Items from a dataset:
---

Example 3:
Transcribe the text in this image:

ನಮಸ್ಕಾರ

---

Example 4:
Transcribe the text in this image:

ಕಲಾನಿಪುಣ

**Given exercise:**
Convert the items above into a two-column CSV with the header row input,output. Write one row per item, putting its text under input and its answer under output, with each field enclosed in double quotes and any line breaks replaced by spaces.

**Answer to the problem:**
input,output
"--- Example 3: Transcribe the text in this image:","ನಮಸ್ಕಾರ"
"--- Example 4: Transcribe the text in this image:","ಕಲಾನಿಪುಣ"